How long did it take you to paint that painting?



I’m still working on getting that show ready to hang. With a bit of luck I should have it up by this afternoon. This morning I am putting the hanging gear on the last six paintings. Then it is just a matter of pulling the venue consignment sheet together and loading everything up in the vehicle. So while I am sipping on that second cup of coffee I thought I would check in and let you know how things were going.

Art Studio Still Life photograph by Terrill Welch

This brings me to one of the hardest questions I find I ever have to answer as an artist. Can you guess what it is?

How long did it take you to paint that?

The question brings up this jumble of activity that goes into each painting. I know if I start to articulate that list it will either sound like justification or a whine.

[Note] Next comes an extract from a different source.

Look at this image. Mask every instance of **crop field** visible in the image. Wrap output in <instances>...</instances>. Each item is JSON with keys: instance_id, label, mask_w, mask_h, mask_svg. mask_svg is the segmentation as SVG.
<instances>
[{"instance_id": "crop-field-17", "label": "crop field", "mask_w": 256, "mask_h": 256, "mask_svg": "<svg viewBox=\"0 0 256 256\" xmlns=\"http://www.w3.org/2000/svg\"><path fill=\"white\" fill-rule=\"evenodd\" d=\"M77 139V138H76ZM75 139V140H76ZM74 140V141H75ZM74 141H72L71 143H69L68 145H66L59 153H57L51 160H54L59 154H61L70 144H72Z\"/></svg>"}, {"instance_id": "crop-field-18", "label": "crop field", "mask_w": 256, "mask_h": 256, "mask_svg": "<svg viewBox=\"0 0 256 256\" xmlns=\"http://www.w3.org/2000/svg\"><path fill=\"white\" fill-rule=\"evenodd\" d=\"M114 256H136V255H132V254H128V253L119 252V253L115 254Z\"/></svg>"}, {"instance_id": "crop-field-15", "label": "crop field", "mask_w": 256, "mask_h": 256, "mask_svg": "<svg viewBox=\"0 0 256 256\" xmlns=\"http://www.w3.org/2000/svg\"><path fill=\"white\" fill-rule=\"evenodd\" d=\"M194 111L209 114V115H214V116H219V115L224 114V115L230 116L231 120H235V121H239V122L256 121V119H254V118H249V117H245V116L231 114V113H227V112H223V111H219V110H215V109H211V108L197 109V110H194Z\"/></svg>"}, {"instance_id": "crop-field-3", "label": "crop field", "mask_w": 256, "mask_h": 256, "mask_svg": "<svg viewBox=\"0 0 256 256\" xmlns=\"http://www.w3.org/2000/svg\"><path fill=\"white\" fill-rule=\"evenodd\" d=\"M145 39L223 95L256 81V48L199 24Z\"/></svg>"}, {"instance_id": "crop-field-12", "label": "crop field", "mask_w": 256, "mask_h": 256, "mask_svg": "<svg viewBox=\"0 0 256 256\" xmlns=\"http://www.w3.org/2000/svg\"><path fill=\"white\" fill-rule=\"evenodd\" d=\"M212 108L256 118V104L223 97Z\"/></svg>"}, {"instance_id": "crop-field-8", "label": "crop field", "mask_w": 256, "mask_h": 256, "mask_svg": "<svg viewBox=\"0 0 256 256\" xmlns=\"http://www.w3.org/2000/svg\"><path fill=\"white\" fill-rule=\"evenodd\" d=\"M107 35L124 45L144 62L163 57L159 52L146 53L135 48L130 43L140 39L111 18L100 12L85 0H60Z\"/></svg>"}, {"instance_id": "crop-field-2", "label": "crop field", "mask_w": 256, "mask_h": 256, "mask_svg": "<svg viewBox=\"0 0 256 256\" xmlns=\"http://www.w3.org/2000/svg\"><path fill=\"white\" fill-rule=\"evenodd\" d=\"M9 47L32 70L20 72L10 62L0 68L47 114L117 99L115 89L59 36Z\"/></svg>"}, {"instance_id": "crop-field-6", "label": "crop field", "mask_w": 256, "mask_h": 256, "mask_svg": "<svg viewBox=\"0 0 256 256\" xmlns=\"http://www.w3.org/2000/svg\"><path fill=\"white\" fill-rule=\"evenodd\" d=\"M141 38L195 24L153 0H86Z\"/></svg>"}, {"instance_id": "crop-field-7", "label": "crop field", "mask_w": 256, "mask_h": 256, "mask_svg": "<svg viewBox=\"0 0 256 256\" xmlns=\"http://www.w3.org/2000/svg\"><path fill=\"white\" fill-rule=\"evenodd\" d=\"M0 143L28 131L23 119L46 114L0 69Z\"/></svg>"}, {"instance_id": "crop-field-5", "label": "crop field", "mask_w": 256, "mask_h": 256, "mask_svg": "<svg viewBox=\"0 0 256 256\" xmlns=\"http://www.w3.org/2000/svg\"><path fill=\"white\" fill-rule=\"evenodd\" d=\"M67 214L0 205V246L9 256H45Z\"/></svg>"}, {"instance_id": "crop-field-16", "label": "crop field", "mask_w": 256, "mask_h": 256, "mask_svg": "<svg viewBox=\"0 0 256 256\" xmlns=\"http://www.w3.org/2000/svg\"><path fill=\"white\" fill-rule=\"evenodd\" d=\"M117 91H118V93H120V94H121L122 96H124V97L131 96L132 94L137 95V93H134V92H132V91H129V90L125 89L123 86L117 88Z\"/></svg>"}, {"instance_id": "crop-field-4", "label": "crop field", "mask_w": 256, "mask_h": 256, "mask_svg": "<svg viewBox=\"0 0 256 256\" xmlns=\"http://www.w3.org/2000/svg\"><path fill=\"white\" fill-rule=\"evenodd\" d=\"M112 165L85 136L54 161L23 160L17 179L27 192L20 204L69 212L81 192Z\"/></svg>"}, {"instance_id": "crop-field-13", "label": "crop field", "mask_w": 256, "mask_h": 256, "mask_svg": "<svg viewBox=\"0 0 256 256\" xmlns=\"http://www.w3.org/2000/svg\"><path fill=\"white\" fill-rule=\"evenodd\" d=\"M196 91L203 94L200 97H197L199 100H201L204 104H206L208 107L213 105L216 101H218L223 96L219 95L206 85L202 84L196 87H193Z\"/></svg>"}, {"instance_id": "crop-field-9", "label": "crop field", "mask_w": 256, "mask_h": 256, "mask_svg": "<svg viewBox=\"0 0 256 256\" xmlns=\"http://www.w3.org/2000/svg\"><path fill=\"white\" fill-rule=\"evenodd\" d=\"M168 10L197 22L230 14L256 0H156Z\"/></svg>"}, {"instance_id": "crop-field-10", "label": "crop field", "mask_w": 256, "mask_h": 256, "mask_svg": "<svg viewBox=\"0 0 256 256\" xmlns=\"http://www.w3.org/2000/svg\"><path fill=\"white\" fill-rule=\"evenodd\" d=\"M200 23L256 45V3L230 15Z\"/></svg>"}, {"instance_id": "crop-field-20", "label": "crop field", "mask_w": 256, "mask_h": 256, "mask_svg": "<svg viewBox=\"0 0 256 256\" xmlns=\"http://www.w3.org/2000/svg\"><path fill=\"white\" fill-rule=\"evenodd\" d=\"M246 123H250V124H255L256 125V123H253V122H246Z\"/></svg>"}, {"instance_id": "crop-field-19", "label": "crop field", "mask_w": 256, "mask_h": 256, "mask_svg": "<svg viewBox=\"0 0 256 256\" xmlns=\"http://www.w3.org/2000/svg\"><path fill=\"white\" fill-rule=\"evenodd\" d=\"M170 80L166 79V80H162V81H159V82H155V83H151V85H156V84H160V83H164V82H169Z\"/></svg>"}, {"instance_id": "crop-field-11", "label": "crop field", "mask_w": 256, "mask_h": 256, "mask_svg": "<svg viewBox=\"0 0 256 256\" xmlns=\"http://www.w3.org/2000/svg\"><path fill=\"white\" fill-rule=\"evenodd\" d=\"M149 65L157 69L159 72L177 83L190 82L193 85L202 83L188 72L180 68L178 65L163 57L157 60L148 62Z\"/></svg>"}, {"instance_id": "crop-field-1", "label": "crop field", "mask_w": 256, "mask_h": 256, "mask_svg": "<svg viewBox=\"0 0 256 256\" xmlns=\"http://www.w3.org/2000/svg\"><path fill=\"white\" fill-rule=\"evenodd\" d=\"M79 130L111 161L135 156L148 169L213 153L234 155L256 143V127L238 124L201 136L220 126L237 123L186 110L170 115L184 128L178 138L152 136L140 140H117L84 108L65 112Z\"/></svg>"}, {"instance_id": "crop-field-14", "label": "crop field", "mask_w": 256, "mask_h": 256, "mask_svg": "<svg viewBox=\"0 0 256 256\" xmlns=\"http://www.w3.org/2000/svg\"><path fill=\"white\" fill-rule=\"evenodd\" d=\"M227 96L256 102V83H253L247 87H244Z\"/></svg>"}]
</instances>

Who wants to hear about the years of exploration of one colour – such as blue which I got just right between the sky and the water in this particular painting. Further, it seems unnecessary to explain how it can take several paintings to figure out a particular problem that has been satisfied in this particular painting. Or the days, weeks and months I spent meandering around until I found this particular composition which pleased me enough to pick up my brushes. Of course the trips to town by ferry to buy supplies, no point in mention that either. Then there is the photographing of the finished piece, painting the edges, getting it in the inventory program, posting it on the web and sharing in social media. The actual standing there painting the darn thing was the shortest length of time in the whole process. So I don’t say. Instead I have these rather vague answers that go something like this….

Oh, it took me a couple of months to get it this far – easy shrug.

I have been working on this particular challenge of getting the light to reflect for a while now… seems it worked well here.

If pushed –

The painting itself is actually the fastest part of the process. It is all the background work, preparation and finishing work that takes the time. Not unlike repainting the walls in your kitchen. Then there is the work of getting out there so people know that it exists. That is a whole other story. – big grin.

So there you have it! Thanks for hanging out in my loft studio with me this morning while I do up the last bit of work for the next show at the Green House Bar and Grill right here on Mayne Island.

Well that coffee cup is empty and I really must get to work. Have a nice day all!

SPROUT:  What creative process do you have difficulty explaining?